Diskussion über Istanbul-Konvention auch in anderen Ländern Europas
Doch in manchen Ländern steht der Wunsch, sich aus der Konvention zurückzuziehen weit oben auf der Agenda. In der Türkei beispielsweise drücken Frauengruppen ihre Sorge darüber aus, dass angesichts der für den 5. August angesetzten Diskussion des Parteipräsidiums der Regierungspartei die Forderungen immer lauter werden, sich aus der Konvention zurückzuziehen und dies obwohl in den Medien breit von mehreren brutalen Morden an Frauen durch die Hand von Männern berichtet wird.
In anderen Ländern wie Bulgarien und der Slowakei und jüngst auch in Ungarn, haben die Parlamente die Konvention wegen eines falschen Verständnisses von ‚Gender‘ nicht ratifiziert und ignorieren bewusst die schädliche Wirkung von Geschlechterstereotypen, die Frauen und Mädchen in Gefahr bringen, Gewalt zu erfahren.
Ähnliche Missverständnisse blockieren die Ratifizierung der Konvention in der Ukraine. Dort sind die bestehenden Gesetze zur Bekämpfung häuslicher Gewalt bislang nur sehr mangelhaft umgesetzt. Auch wenn die Ratifizierung der Konvention nicht auf der Agenda des ukrainischen Parlaments steht, so hat sich das Land dem Thema nun doch zugewandt, nachdem 25.000 Personen eine Petition unterzeichneten, die den Präsidenten auffordert, den Vertrag zu ratifizieren.
2018 entschied das Verfassungsgericht von Bulgarien, dass die Konvention nicht mit der Verfassung in Einklang zu bringen sei und sorgte damit für die Fortführung von Missverständnissen zum Geltungsbereich und der Art des Vertrags, die nun immer weiter Schaden anrichten.
Der Anstieg häuslichen Gewalt während der COVID-19-Pandemie zeigt, dass die Regierungen weltweit den Schutz für die Rechte von Frauen und Mädchen stärken müssen.

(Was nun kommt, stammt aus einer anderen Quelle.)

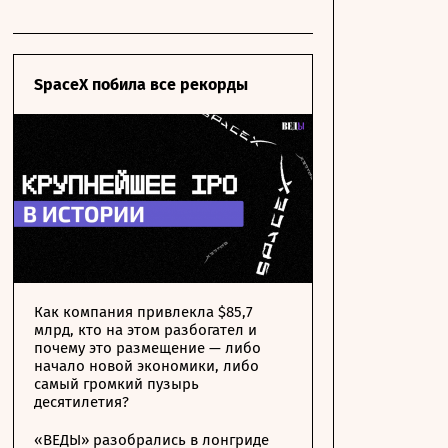
SpaceX побила все рекорды
Как компания привлекла $85,7
млрд, кто на этом разбогател и
почему это размещение — либо
начало новой экономики, либо
самый громкий пузырь
десятилетия?
«ВЕДЫ» разобрались в лонгриде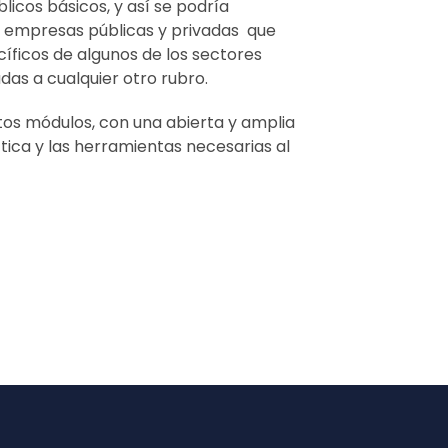
blicos básicos, y así se podría
as empresas públicas y privadas que
cíficos de algunos de los sectores
adas a cualquier otro rubro.
ntos módulos, con una abierta y amplia
áctica y las herramientas necesarias al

Wenn Polen das Gegenteil täte, würde das Land eine verstörende Botschaft aussenden. Dass nämlich ein Leben ohne Gewalt für Frauen und Mädchen nicht länger eine Priorität darstellt.
Nils Muižnieks ist Europa-Direktor bei Amnesty International. Dieser Kommentar wurde auf Euronews erstveröffentlicht.